I am writing with reference to my earlier post here:
In the first code diff.adb, there is the line:
procedure Solve is new Euler(Real, Vector, Ptr);
I don't understand how come the arguments of Euler area Real, Vector and Ptr because further down in the same code we have
Solve(Ident'Access, 1.0, 0.1, Answer);
with 4 arguments.
The original codes at the previous link are OK and are working.
The first line is an example of Generic Instantiation. It creates an instance of the generic procedure Euler
, passing the three concrete types required. The actual types supplied in the instantiation—Real
, Vector
and Ptr
— match the Formal Types specified in euler.ads
: Float_Type
, Vector
and Function_Ptr
, in that order. Note that either positional or named association is permitted.

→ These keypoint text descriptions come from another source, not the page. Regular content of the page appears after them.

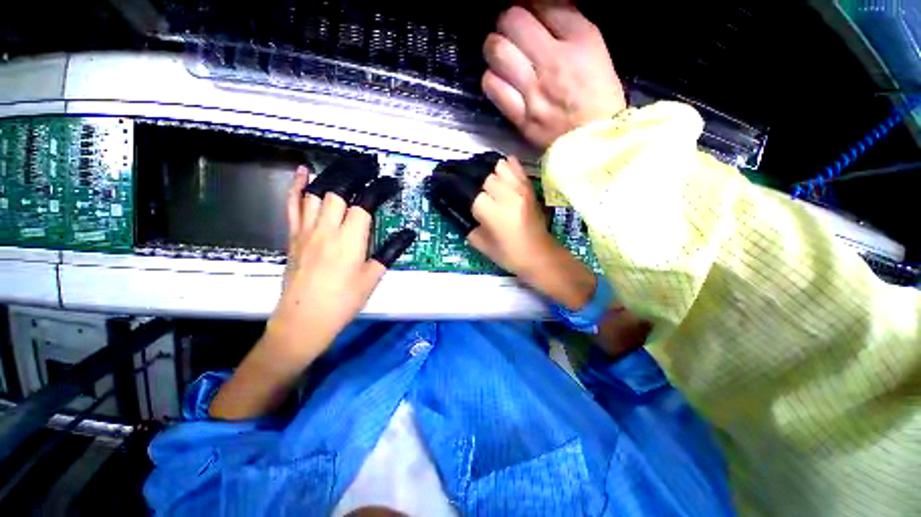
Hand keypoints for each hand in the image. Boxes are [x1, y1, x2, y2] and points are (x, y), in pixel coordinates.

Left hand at [269, 159, 415, 361]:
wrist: (304, 320)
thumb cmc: (343, 301)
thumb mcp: (373, 277)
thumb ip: (390, 251)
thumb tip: (408, 234)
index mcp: (350, 239)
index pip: (366, 202)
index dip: (379, 189)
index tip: (391, 184)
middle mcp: (327, 228)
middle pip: (340, 190)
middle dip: (357, 173)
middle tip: (370, 165)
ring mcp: (307, 230)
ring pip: (317, 192)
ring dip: (334, 175)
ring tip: (348, 166)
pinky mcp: (293, 235)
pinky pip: (293, 204)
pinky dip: (297, 185)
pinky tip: (303, 171)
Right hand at [467, 156, 596, 309]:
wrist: (540, 255)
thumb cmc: (509, 255)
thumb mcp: (481, 244)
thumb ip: (467, 225)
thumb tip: (458, 209)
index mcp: (495, 213)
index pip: (470, 192)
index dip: (462, 194)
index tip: (458, 197)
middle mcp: (508, 195)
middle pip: (484, 176)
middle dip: (477, 185)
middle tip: (475, 195)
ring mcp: (521, 188)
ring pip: (499, 165)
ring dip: (491, 174)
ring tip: (488, 186)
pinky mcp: (530, 186)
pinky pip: (515, 165)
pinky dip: (505, 168)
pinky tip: (500, 179)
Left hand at [482, 3, 625, 149]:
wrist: (593, 143)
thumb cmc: (599, 97)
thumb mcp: (595, 51)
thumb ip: (570, 26)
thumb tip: (543, 7)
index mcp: (579, 40)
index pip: (542, 3)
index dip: (528, 2)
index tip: (527, 9)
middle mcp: (552, 61)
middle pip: (510, 21)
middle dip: (505, 20)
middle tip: (509, 29)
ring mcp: (533, 92)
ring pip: (496, 52)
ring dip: (494, 49)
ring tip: (501, 55)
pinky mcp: (520, 117)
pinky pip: (493, 88)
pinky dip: (491, 79)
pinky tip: (499, 81)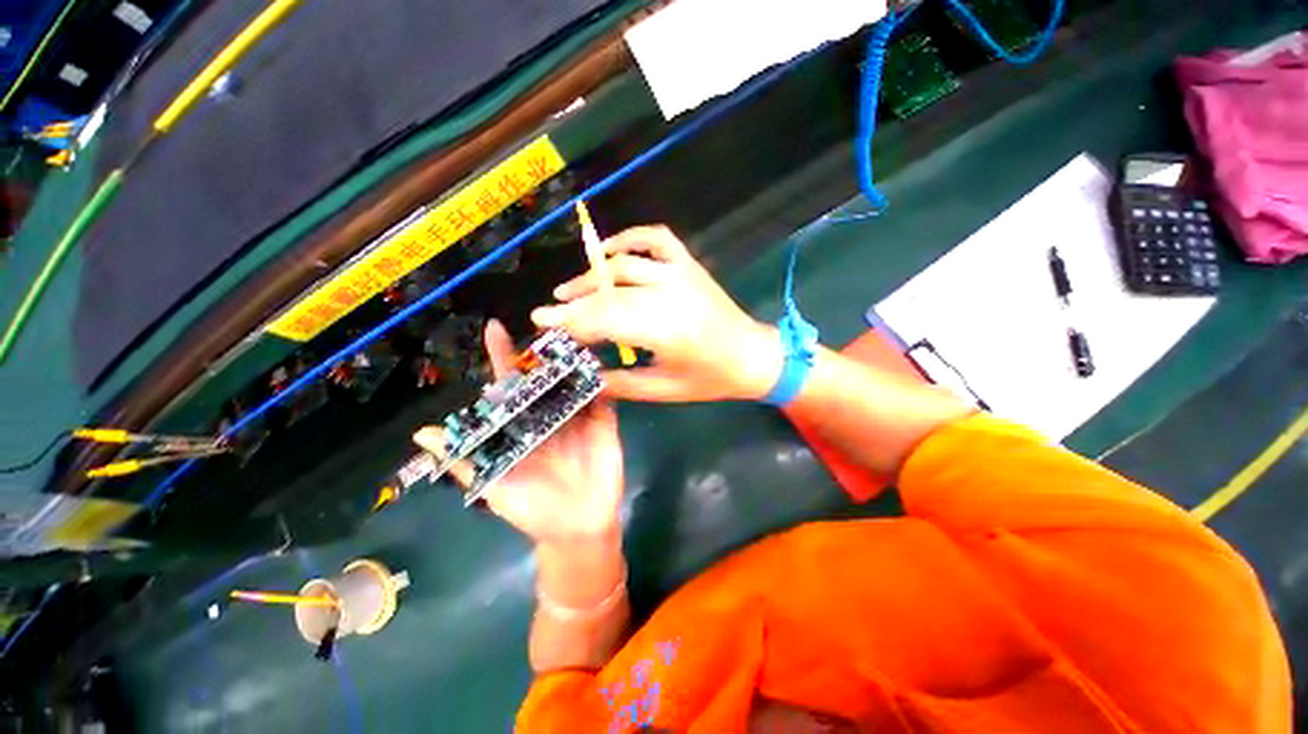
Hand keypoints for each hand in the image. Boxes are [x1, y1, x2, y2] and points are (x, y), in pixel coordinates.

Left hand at [413, 320, 623, 544]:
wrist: (578, 530)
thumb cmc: (533, 509)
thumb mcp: (496, 484)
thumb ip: (466, 458)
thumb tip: (422, 434)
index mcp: (522, 425)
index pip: (509, 386)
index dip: (502, 358)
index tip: (494, 328)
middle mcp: (548, 414)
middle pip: (544, 376)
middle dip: (542, 350)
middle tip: (545, 321)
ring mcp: (578, 417)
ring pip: (574, 381)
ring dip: (574, 359)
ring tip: (574, 332)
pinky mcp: (603, 423)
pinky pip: (603, 398)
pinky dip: (603, 380)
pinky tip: (601, 362)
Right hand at [533, 225, 782, 402]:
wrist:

The second line is a Subprogram Call of the newly created procedure instance, which has four actual parameters: a Function_Ptr
, two Real
values and an output Vector
. The new instance is named Solve
, and it now has the same parameter profile as the procedure Euler
.
What's the difference between a subprogram parameter (starting with keyword
with
) and a subprogram declaration?
In your example, Euler
is not a formal subprogram declaration, which requires with
; it is a generic subprogram specification, which does not. The examples may help illustrate the difference.